Работая с книгой, Курье подпортил рукопись вложенной им между листами бумагой, залитой чернилами, после чего захлопнул манускрипт, а через несколько дней было обнаружено чернильное пятно на том самом месте рукописи, где был неизвестный ранее фрагмент романа, и, если бы не оплошность Курье, флорентийская рукопись могла бы этот пропуск восполнить.

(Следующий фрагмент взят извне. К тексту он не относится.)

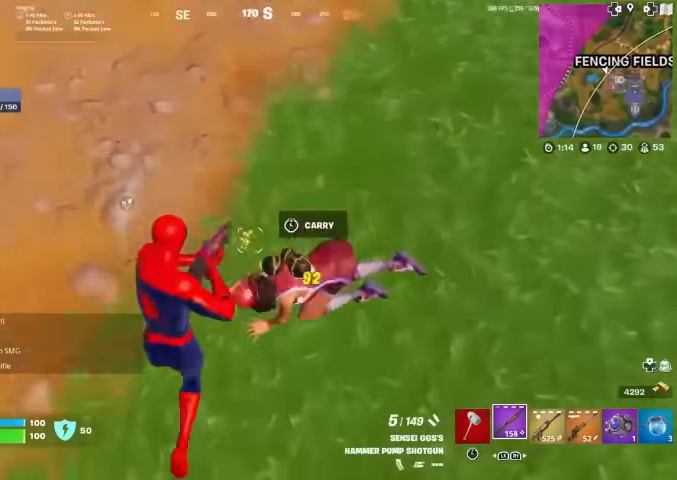
{"buttons": ["L1"], "left_stick": "right", "right_stick": "up", "events": [[100, "R1", "down"], [100, "right_stick", "center"], [166, "R1", "up"], [166, "left_stick", "right"], [166, "right_stick", "up"], [266, "right_stick", "center"], [333, "left_stick", "down-right"], [466, "L1", "down"], [466, "left_stick", "right"], [500, "right_stick", "up"]]}
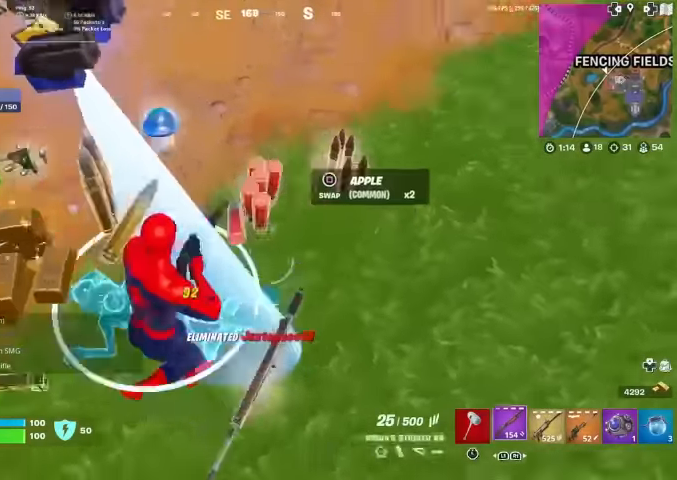
{"buttons": ["TOUCHPAD"], "left_stick": "up", "right_stick": "center", "events": [[100, "L1", "up"], [166, "right_stick", "center"], [200, "left_stick", "up-right"], [233, "right_stick", "up-right"], [333, "left_stick", "up"], [366, "right_stick", "center"], [500, "TOUCHPAD", "down"]]}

Этот случай вызвал значительный резонанс, как в Италии, так и во всём филологическом научном мире, а споры об умышленности и степени вины Курье продолжаются до сих пор. Дело в том, что ценная рукопись конца XIII века (Gr. Conventi Soppressi 627, или Laurentianus A), испорченная французским исследователем, была единственным экземпляром, в котором имелся фрагмент, отсутствовавший во всех других известных манускриптах этого романа. Этот пропуск получил в филологии название «большая лакуна» (лат. magna lacuna) и делал непонятным одно из мест в первой книге романа, а уникальная флорентийская рукопись этот пробел восполняла.

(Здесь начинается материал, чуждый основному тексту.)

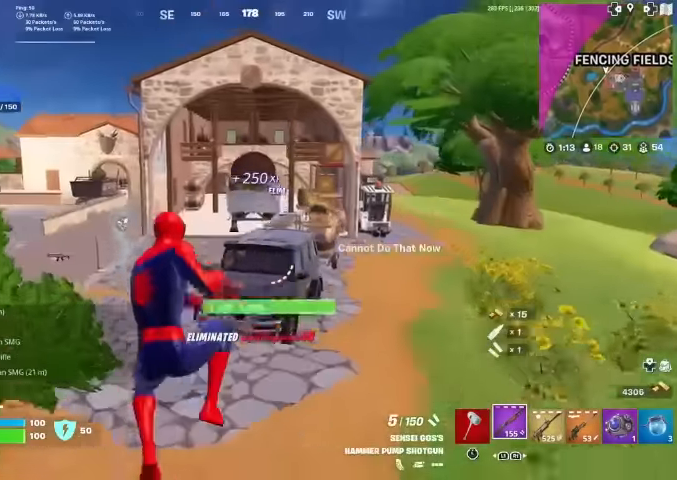
{"buttons": ["SQUARE"], "left_stick": "up", "right_stick": "center", "events": [[66, "SQUARE", "up"], [133, "left_stick", "up"], [166, "SQUARE", "down"], [233, "SQUARE", "up"], [333, "SQUARE", "down"], [400, "SQUARE", "up"], [500, "SQUARE", "down"]]}
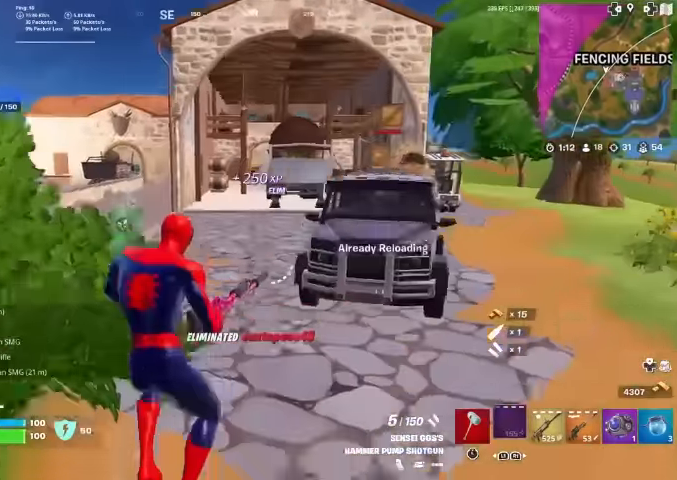
{"buttons": [], "left_stick": "up-right", "right_stick": "center", "events": [[66, "SQUARE", "up"], [200, "left_stick", "up-right"]]}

Курье успел скопировать соответствующий фрагмент до его повреждения, но оставленные им чернильные пятна (масштаб повреждения ещё больше увеличился после того, как пятно неудачно пытались вывести соляной кислотой) испортили именно то место в рукописи (folio 23 verso), которое отсутствовало во всех других источниках, так что единственной возможностью судить об утраченном тексте стала отныне именно копия Курье. Таким образом повреждение документа поставило последующих исследователей романа в зависимость от его прочтения и перевода, предлагаемого Курье, и «делало само его имя навсегда увязанным с „Дафнисом и Хлоей“». Франческо Дель Фурия, библиотекарь, помогавший Курье в работе, а впоследствии главный инициатор разразившегося скандала и обвинений в его адрес, гневно писал по этому поводу :

От жуткости увиденного у меня застыла кровь в жилах, и это было надолго, хотелось кричать, хотелось говорить, но голос не шёл у меня изо рта, а ледяной холод сковывал мои члены. Наконец в негодовании, охватившем меня после причинённой мне боли, я закричал.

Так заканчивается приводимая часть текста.